» **Work order**:
Reproduce the text of the material below line for line, without the pictures.

» **Input**:
-.-.-
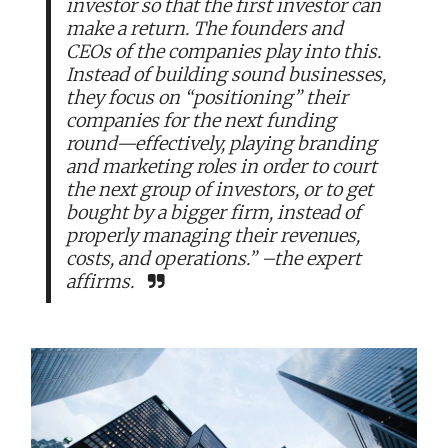
investor so that the first investor can
make a return. The founders and
CEOs of the companies play into this.
Instead of building sound businesses,
they focus on “positioning” their
companies for the next funding
round—effectively, playing branding
and marketing roles in order to court
the next group of investors, or to get
bought by a bigger firm, instead of
properly managing their revenues,
costs, and operations.” –the expert
affirms.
-.-.-
» **Solution**:
investor so that the first investor can
make a return. The founders and
CEOs of the companies play into this.
Instead of building sound businesses,
they focus on “positioning” their
companies for the next funding
round—effectively, playing branding
and marketing roles in order to court
the next group of investors, or to get
bought by a bigger firm, instead of
properly managing their revenues,
costs, and operations.” –the expert
affirms.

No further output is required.